Gran folla all'inaugurazione
Bonate Sopra vara l'oratorio

Gran folla all'inaugurazione Bonate Sopra vara l'oratorio
«Questo nuovo oratorio si colloca sotto il segno della risurrezione, anzi direi che è un'opera di risurrezione, perché l'avete voluto realizzare con il vostro sacrificio e con tanta fede nel Signore». Così il vescovo Francesco Beschi si è rivolto, nell'omelia, ai tanti parrocchiani di Bonate Sopra che hanno gremito domenica la chiesa per la Messa che ha preceduto l'inaugurazione del nuovo oratorio, dedicato a San Giovanni Bosco.
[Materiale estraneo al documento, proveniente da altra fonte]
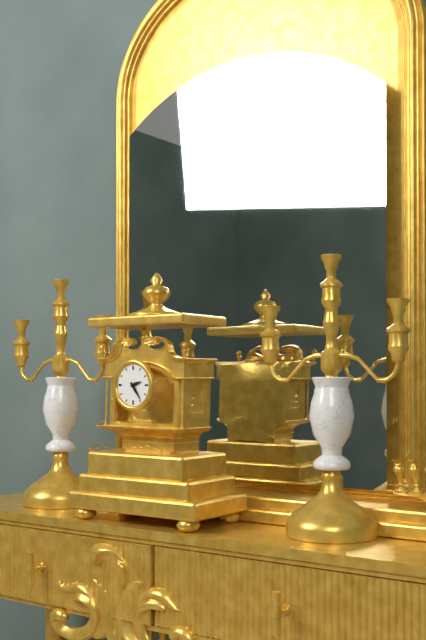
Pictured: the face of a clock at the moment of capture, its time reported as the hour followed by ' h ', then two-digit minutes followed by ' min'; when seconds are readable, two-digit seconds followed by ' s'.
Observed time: 2 h 24 min
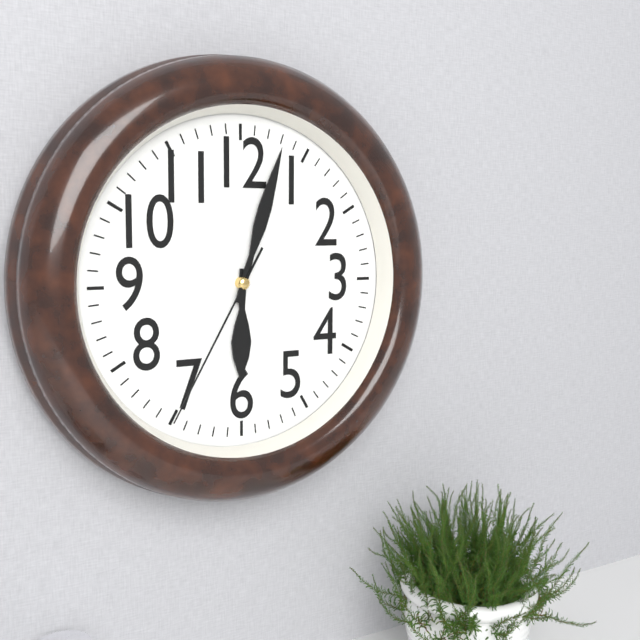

A ringraziare il vescovo per la sua presenza è stato il parroco don Mario Rosa: «È per noi una gioia grande averla in mezzo a noi in questo giorno di festa, nel quale tagliamo il nastro del nostro centro giovanile parrocchiale. È il segno dell'impegno della comunità cristiana che ha cura delle nuove generazioni di oggi e del futuro».

Il vescovo si è detto felice di prendere parte al giorno di festa. «L'oratorio – ha osservato monsignor Beschi – è parte delle nostre tradizioni, indispensabile per la vita della nostra comunità cristiana. "Oggi faccio nuove tutte le cose", dice il Signore. Voi fate nuovo il vostro oratorio, legato agli insegnamenti di Gesù come luogo di gratuità che supera l'interesse, luogo in cui sperimentare la gioia nel divertimento, luogo di incontro cordiale e fiducioso tra le persone, di ospitalità da contrapporre all'ostilità».

Con il vescovo hanno concelebrato la Messa il parroco don Mario Rosa, il direttore dell'oratorio don Alberto Gervasoni, don Claudio Visconti, direttore della Caritas diocesana e nativo di Bonate Sopra, e don Giuseppe Azzola, curato di Bonate Sotto. Al termine, tutti i presenti hanno raggiunto il nuovo oratorio, in via San Francesco d'Assisi.

Il corteo era aperto da un gruppo di giovani che portavano lo striscione con la scritta «Oratorio San Giovanni Bosco – Bonate Sopra»: per anni è stato appeso all'ingresso del vecchio oratorio di via Della Vittoria.